begin Information given

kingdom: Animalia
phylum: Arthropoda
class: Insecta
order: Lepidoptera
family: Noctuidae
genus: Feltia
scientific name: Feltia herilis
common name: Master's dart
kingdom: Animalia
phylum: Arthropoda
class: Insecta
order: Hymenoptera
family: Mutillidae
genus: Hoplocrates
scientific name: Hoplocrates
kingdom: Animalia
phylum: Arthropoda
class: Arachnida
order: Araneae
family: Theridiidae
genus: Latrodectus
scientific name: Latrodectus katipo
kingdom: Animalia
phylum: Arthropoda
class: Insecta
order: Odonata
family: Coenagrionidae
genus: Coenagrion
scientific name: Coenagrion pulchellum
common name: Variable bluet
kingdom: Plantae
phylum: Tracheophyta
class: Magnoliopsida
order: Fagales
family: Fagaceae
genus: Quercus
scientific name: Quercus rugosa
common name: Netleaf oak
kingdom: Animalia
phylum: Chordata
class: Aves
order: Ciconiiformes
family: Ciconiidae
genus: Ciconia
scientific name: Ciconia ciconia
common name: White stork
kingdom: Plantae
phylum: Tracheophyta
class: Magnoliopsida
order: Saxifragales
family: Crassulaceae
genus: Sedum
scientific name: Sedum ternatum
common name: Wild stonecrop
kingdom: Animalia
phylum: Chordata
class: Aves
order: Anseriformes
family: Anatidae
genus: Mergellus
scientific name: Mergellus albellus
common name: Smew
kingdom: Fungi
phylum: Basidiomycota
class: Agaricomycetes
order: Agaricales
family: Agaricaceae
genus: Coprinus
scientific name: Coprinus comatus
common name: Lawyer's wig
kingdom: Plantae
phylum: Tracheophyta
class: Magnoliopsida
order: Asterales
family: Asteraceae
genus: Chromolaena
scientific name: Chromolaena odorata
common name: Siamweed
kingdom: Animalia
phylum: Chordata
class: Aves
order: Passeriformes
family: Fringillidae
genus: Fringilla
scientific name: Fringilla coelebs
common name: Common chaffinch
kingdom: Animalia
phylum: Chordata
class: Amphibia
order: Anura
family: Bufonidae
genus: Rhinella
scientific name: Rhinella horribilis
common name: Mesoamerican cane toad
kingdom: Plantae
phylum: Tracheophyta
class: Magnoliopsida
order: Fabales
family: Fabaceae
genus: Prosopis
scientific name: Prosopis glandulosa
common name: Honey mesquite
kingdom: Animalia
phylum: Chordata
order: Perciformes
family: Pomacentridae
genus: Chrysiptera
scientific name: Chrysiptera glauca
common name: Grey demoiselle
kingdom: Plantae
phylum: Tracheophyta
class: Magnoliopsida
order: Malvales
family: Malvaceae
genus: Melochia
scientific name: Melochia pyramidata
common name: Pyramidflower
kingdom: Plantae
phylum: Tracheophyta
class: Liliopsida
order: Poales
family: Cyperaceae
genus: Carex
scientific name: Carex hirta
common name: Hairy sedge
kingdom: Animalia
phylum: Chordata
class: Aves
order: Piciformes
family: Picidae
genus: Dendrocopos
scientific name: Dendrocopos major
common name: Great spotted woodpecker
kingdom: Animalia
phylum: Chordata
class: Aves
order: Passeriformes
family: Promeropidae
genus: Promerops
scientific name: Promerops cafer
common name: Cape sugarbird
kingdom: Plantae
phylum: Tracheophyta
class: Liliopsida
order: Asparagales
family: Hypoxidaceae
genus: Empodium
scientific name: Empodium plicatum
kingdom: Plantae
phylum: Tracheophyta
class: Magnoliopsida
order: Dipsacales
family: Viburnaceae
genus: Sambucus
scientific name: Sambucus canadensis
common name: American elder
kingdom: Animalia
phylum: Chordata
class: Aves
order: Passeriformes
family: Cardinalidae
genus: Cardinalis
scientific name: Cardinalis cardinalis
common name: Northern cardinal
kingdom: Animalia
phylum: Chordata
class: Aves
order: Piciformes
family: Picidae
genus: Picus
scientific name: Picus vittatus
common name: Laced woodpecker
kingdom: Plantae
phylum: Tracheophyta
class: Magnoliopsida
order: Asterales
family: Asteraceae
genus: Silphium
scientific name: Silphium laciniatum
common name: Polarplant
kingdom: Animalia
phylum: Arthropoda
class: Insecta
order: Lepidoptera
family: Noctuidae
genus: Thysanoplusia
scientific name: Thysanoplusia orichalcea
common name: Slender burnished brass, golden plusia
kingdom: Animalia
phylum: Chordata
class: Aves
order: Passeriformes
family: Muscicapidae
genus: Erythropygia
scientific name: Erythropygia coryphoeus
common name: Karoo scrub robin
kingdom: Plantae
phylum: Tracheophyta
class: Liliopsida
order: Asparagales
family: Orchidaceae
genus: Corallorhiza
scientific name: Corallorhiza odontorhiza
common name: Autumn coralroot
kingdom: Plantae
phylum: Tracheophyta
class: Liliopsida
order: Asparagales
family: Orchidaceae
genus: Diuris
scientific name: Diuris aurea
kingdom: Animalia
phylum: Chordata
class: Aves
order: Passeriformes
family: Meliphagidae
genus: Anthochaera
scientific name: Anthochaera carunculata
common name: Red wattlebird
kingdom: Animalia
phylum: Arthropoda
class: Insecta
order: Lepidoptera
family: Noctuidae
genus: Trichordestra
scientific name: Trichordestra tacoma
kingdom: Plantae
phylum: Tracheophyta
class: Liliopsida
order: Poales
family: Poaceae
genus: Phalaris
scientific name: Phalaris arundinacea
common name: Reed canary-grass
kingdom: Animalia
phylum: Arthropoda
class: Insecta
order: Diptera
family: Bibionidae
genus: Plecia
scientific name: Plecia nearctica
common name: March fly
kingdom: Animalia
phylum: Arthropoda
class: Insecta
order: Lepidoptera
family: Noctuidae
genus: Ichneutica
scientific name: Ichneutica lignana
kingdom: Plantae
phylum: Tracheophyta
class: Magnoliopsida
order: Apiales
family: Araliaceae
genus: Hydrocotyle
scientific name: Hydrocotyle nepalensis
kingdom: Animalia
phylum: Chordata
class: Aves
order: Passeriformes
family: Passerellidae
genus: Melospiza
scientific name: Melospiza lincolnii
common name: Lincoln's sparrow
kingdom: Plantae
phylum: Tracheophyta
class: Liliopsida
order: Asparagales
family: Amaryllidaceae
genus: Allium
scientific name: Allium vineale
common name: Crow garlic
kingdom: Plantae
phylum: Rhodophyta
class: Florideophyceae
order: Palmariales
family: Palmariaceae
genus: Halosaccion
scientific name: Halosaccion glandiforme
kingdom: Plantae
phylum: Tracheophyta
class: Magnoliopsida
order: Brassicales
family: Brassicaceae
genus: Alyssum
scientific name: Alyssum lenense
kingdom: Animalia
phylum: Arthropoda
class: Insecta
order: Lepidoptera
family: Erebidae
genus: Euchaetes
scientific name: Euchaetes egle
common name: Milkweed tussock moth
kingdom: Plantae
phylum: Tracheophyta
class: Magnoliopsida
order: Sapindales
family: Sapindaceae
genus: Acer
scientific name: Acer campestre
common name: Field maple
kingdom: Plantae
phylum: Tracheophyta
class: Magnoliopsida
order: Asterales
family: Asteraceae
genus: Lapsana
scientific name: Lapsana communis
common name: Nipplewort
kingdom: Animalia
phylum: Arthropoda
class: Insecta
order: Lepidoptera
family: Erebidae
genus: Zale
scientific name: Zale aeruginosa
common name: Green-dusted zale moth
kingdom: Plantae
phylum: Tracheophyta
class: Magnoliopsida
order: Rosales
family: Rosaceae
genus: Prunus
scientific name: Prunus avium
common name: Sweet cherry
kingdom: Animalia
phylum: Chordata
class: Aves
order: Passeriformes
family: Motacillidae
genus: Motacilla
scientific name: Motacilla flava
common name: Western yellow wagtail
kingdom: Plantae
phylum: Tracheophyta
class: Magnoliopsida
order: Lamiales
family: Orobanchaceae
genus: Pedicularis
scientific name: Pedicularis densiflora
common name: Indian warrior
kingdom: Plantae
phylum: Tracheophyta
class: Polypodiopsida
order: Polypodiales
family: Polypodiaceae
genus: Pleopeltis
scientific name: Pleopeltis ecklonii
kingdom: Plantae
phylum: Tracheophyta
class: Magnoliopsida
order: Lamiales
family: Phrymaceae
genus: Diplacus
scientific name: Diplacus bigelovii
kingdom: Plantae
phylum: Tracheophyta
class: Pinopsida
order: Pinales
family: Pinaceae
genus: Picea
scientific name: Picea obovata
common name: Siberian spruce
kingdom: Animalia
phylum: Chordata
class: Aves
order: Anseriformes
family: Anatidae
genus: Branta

end Information given

Directive:
Copy the data word for word, starting at the line that contains "common name: Western yellow wagtail" and continuing through the end of the data, with both of those lines included.

Response to the exercise:
common name: Western yellow wagtail
kingdom: Plantae
phylum: Tracheophyta
class: Magnoliopsida
order: Lamiales
family: Orobanchaceae
genus: Pedicularis
scientific name: Pedicularis densiflora
common name: Indian warrior
kingdom: Plantae
phylum: Tracheophyta
class: Polypodiopsida
order: Polypodiales
family: Polypodiaceae
genus: Pleopeltis
scientific name: Pleopeltis ecklonii
kingdom: Plantae
phylum: Tracheophyta
class: Magnoliopsida
order: Lamiales
family: Phrymaceae
genus: Diplacus
scientific name: Diplacus bigelovii
kingdom: Plantae
phylum: Tracheophyta
class: Pinopsida
order: Pinales
family: Pinaceae
genus: Picea
scientific name: Picea obovata
common name: Siberian spruce
kingdom: Animalia
phylum: Chordata
class: Aves
order: Anseriformes
family: Anatidae
genus: Branta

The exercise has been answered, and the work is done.